• _Work task_: The entries that follow should be reproduced exactly, with no images carried over.

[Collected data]
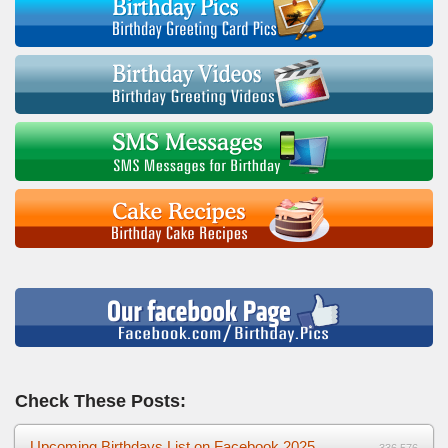
Check These Posts:
Upcoming Birthdays List on Facebook 2025
336,576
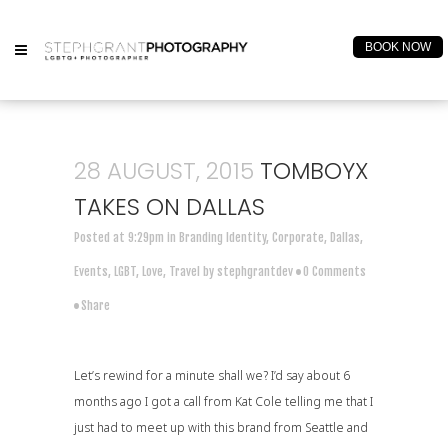
BOOK NOW
28 AUGUST, 2015
TOMBOYX
TAKES ON DALLAS
Posted at 9:29pm
in
Branding Identity
,
Corporate
,
Dallas
,
Events
,
LGBT
,
Love
,
Travel
by
stephgrantdev
0 Comments
Share
Let’s rewind for a minute shall we? I’d say about 6
months ago I got a call from
Kat Cole
telling me that I
just had to meet up with this brand from Seattle and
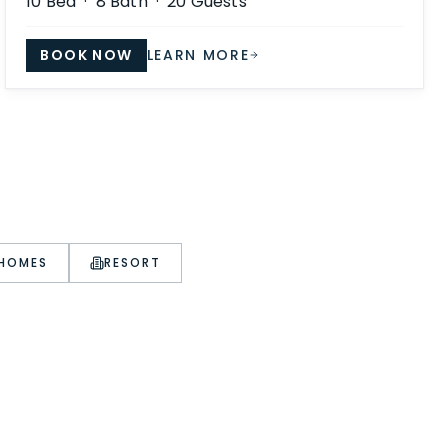
10
Bed ·
8
Bath ·
20
Guests
BOOK NOW
LEARN MORE
 HOMES
RESORT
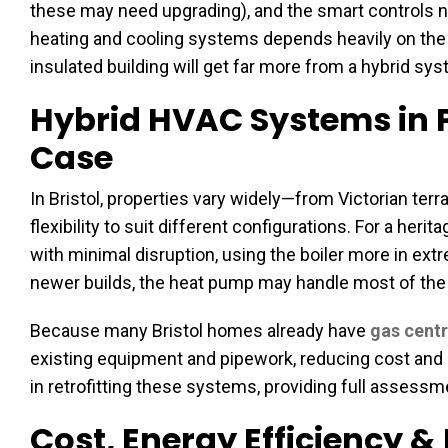
these may need upgrading), and the smart controls ne
heating and cooling systems depends heavily on the h
insulated building will get far more from a hybrid sys
Hybrid HVAC Systems in P
Case
In Bristol, properties vary widely—from Victorian t
flexibility to suit different configurations. For a heri
with minimal disruption, using the boiler more in ext
newer builds, the heat pump may handle most of the l
Because many Bristol homes already have
gas centr
existing equipment and pipework, reducing cost and d
in retrofitting these systems, providing full assess
Cost, Energy Efficiency 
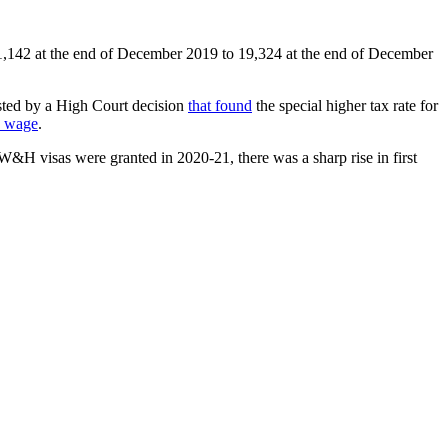
1,142 at the end of December 2019 to 19,324 at the end of December
isted by a High Court decision
that found
the special higher tax rate for
y wage
.
visas were granted in 2020-21, there was a sharp rise in first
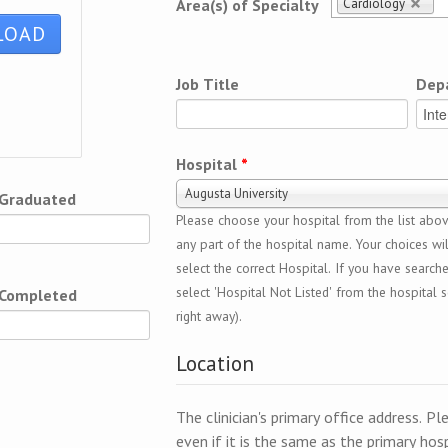
Cardiology
Area(s) of Specialty
Job Title
Dep
Hospital
*
Augusta University
 Graduated
Please choose your hospital from the list above
any part of the hospital name. Your choices wil
select the correct Hospital. If you have search
select 'Hospital Not Listed' from the hospital se
 Completed
right away).
Location
The clinician's primary office address. Pl
even if it is the same as the primary hosp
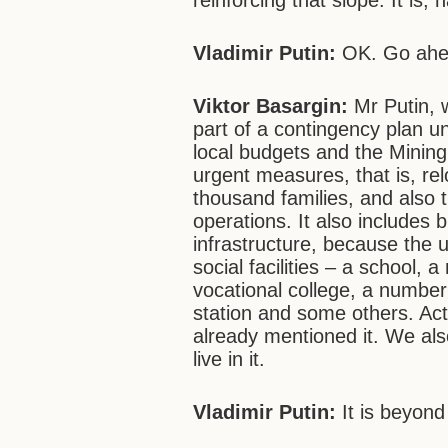
reinforcing that slope. It is,
Vladimir Putin:
OK. Go ah
Viktor Basargin:
Mr Putin, 
part of a contingency plan u
local budgets and the Mining 
urgent measures, that is, re
thousand families, and also t
operations. It also includes b
infrastructure, because the 
social facilities – a school, 
vocational college, a number o
station and some others. Actu
already mentioned it. We also
live in it.
Vladimir Putin:
It is beyond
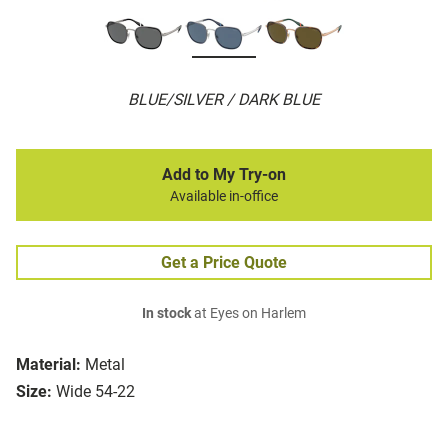
BLUE/SILVER / DARK BLUE
Add to My Try-on
Available in-office
Get a Price Quote
In stock
at Eyes on Harlem
Material:
Metal
Size:
Wide 54-22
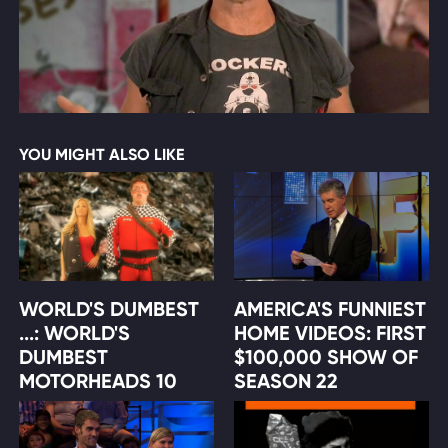
YOU MIGHT ALSO LIKE
WORLD'S DUMBEST
AMERICA'S FUNNIEST
...: WORLD'S
HOME VIDEOS: FIRST
DUMBEST
$100,000 SHOW OF
MOTORHEADS 10
SEASON 22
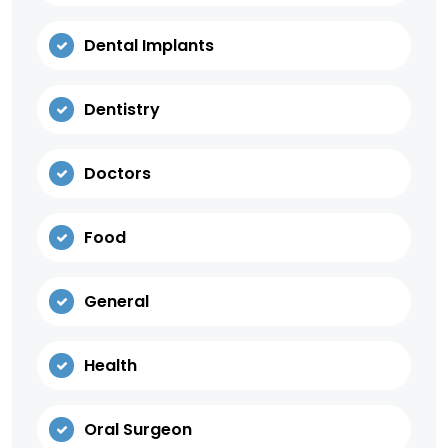
Dental Implants
Dentistry
Doctors
Food
General
Health
Oral Surgeon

• _Answer section_:
Check These Posts:
Upcoming Birthdays List on Facebook 2025
336,576
BOOK NOW
28 AUGUST, 2015
TOMBOYX
TAKES ON DALLAS
Posted at 9:29pm
in
Branding Identity
,
Corporate
,
Dallas
,
Events
,
LGBT
,
Love
,
Travel
by
stephgrantdev
0 Comments
Share
Let’s rewind for a minute shall we? I’d say about 6
months ago I got a call from
Kat Cole
telling me that I
just had to meet up with this brand from Seattle and
10
Bed ·
8
Bath ·
20
Guests
BOOK NOW
LEARN MORE
 HOMES
RESORT
these may need upgrading), and the smart controls ne
heating and cooling systems depends heavily on the h
insulated building will get far more from a hybrid sys
Hybrid HVAC Systems in P
Case
In Bristol, properties vary widely—from Victorian t
flexibility to suit different configurations. For a heri
with minimal disruption, using the boiler more in ext
newer builds, the heat pump may handle most of the l
Because many Bristol homes already have
gas centr
existing equipment and pipework, reducing cost and d
in retrofitting these systems, providing full assess
Cost, Energy Efficiency 
1,142 at the end of December 2019 to 19,324 at the end of December
isted by a High Court decision
that found
the special higher tax rate for
y wage
.
visas were granted in 2020-21, there was a sharp rise in first
Cardiology
Area(s) of Specialty
Job Title
Dep
Hospital
*
Augusta University
 Graduated
Please choose your hospital from the list above
any part of the hospital name. Your choices wil
select the correct Hospital. If you have search
select 'Hospital Not Listed' from the hospital se
 Completed
right away).
Location
The clinician's primary office address. Pl
even if it is the same as the primary hosp
reinforcing that slope. It is,
Vladimir Putin:
OK. Go ah
Viktor Basargin:
Mr Putin, 
part of a contingency plan u
local budgets and the Mining 
urgent measures, that is, re
thousand families, and also t
operations. It also includes b
infrastructure, because the 
social facilities – a school, 
vocational college, a number o
station and some others. Actu
already mentioned it. We also
live in it.
Vladimir Putin:
It is beyond
BLUE/SILVER / DARK BLUE
Add to My Try-on
Available in-office
Get a Price Quote
In stock
at Eyes on Harlem
Material:
Metal
Size:
Wide 54-22
YOU MIGHT ALSO LIKE
WORLD'S DUMBEST
AMERICA'S FUNNIEST
...: WORLD'S
HOME VIDEOS: FIRST
DUMBEST
$100,000 SHOW OF
MOTORHEADS 10
SEASON 22
Dental Implants
Dentistry
Doctors
Food
General
Health
Oral Surgeon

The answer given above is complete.